At the beginning of the week, we provision the boat. Invariably, we get not enough rum and too much bread.

Toward the end, the bread is getting a little stale, and we’ve stopped somewhere (several times) to replenish our rum supply. Unfortunately, our livers usually cry “uncle” by day five, so we’ve also over-bought the rum.
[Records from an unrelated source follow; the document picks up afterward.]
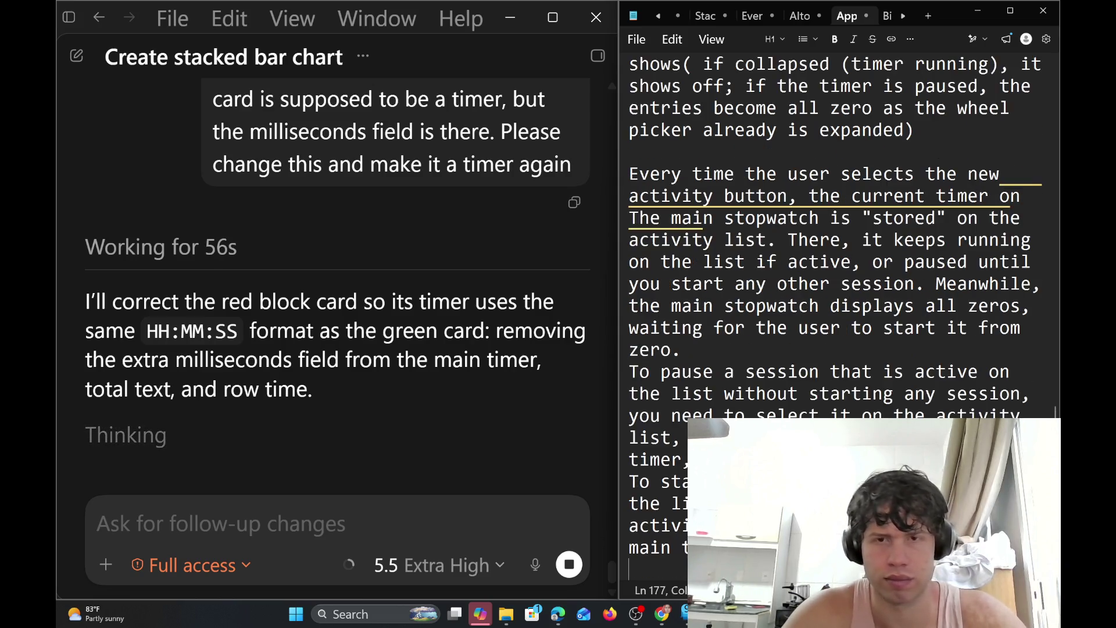
left_click_drag(692, 350, 820, 262)
left_click(782, 283)
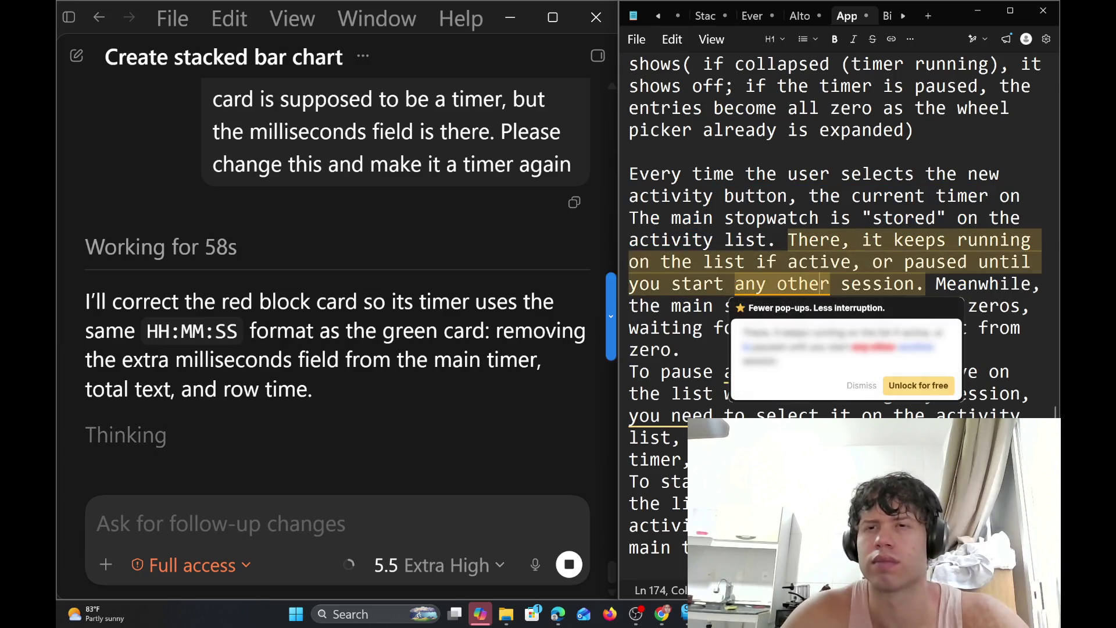
key("Escape")
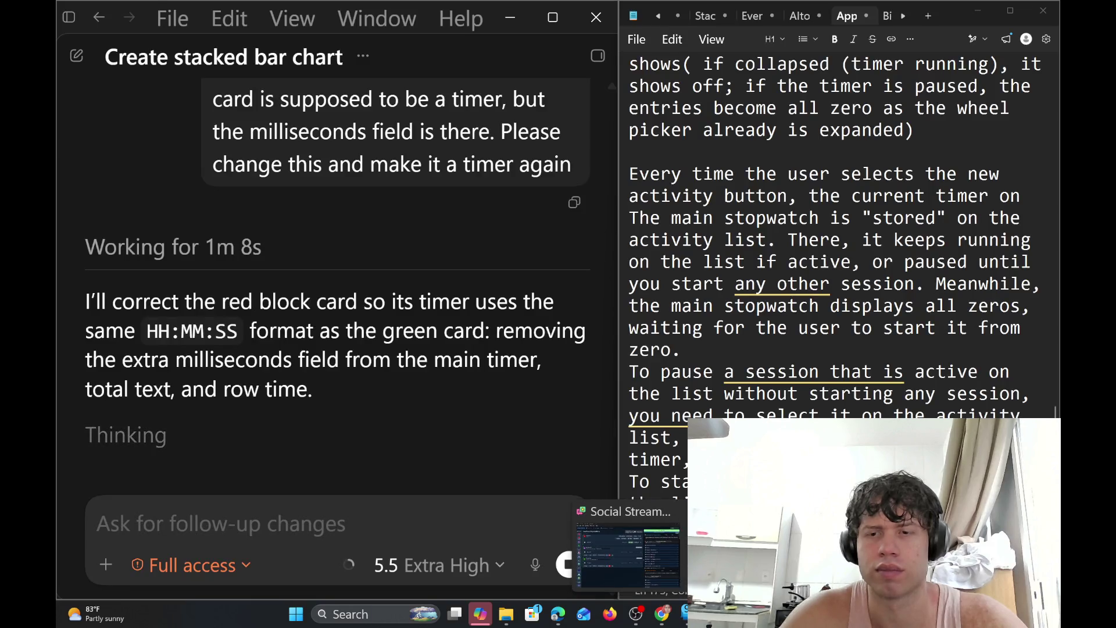
Minimize the Social Stream dashboard and maximize Codex to view the mockup's red card at 10:32:45
left_click(628, 552)
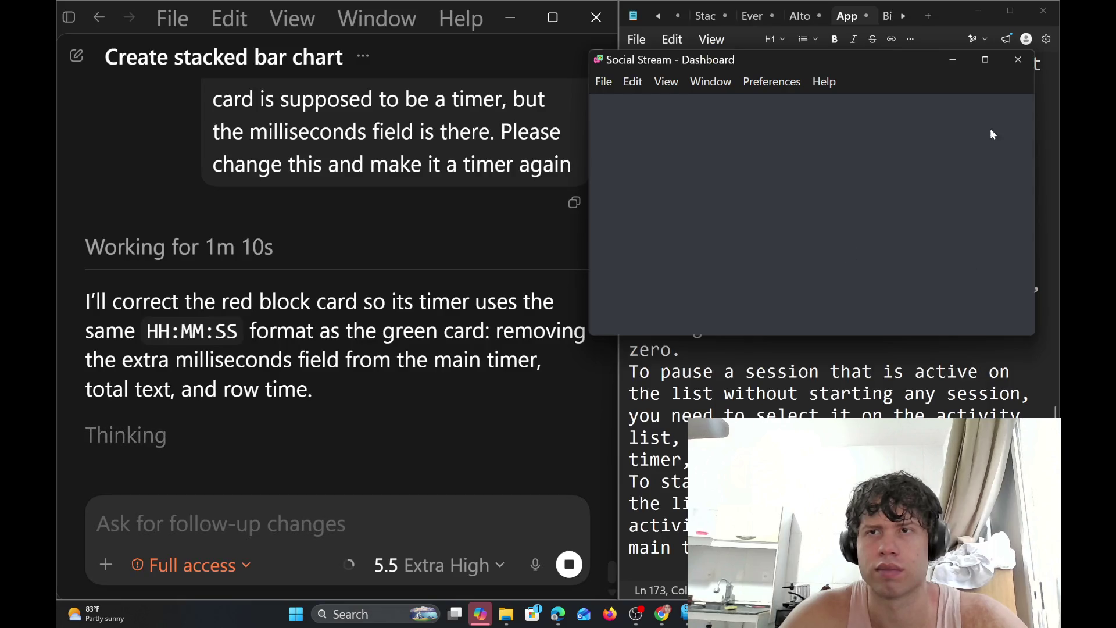
left_click(966, 63)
What to do? Make breakfast, of course.

Caribbean French Toast Casserole

What You Need

1 loaf french bread
6-8 eggs
2 tsp. vanilla extract
1 tsp cinnamon
coco lopez
1 can crushed pineapple (if you happen to have some fresh chopped pineapple that’s been soaking in vanilla rum, brown sugar and ginger overnight, that’s even better…)
1/2 – 1 cup gold rum (also known as “enough” rum to get the bread soaked)

What To Do With It

Cut french bread into 1 inch slices, brush with butter, and toast to golden brown
After you toast the bread, cut into 1 inch by 1 inch squares

Beat the eggs, add 1/2 can coco lopez, 1 can crushed pineapple, cinnamon and rum in a large bowl. Combine bread with liquid until bread is fully soaked. If there is not enough liquid to soak the bread (shouldn’t be sitting in liquid but everything should be wet), beat some more eggs, and combine with more coco lopez, rum, and cinnamon.

Butter a rectangular glass pan.

Pour into pan, sprinkle with cinnamon. Let sit overnight. (You don’t have to do this but it is better this way).

Next morning, drizzle some rum on it (notice a theme here?), put a few pats of butter around the dish and bake at 350 for 35-45 minutes.

You’ve just created french toast in a casserole pan, but you shouldn’t need syrup with this.

A little more rum, though, never hurt anyone.